— Data items —
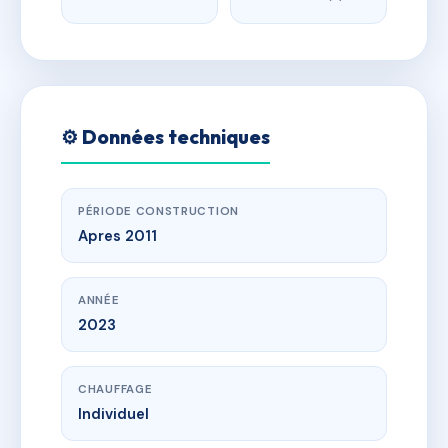
⚙️ Données techniques
PÉRIODE CONSTRUCTION
Apres 2011
ANNÉE
2023
CHAUFFAGE
Individuel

— TASK GOAL —
An exact copy of the records above is needed, free of pictures.

— REPLY TO THE TASK —
⚙️ Données techniques
PÉRIODE CONSTRUCTION
Apres 2011
ANNÉE
2023
CHAUFFAGE
Individuel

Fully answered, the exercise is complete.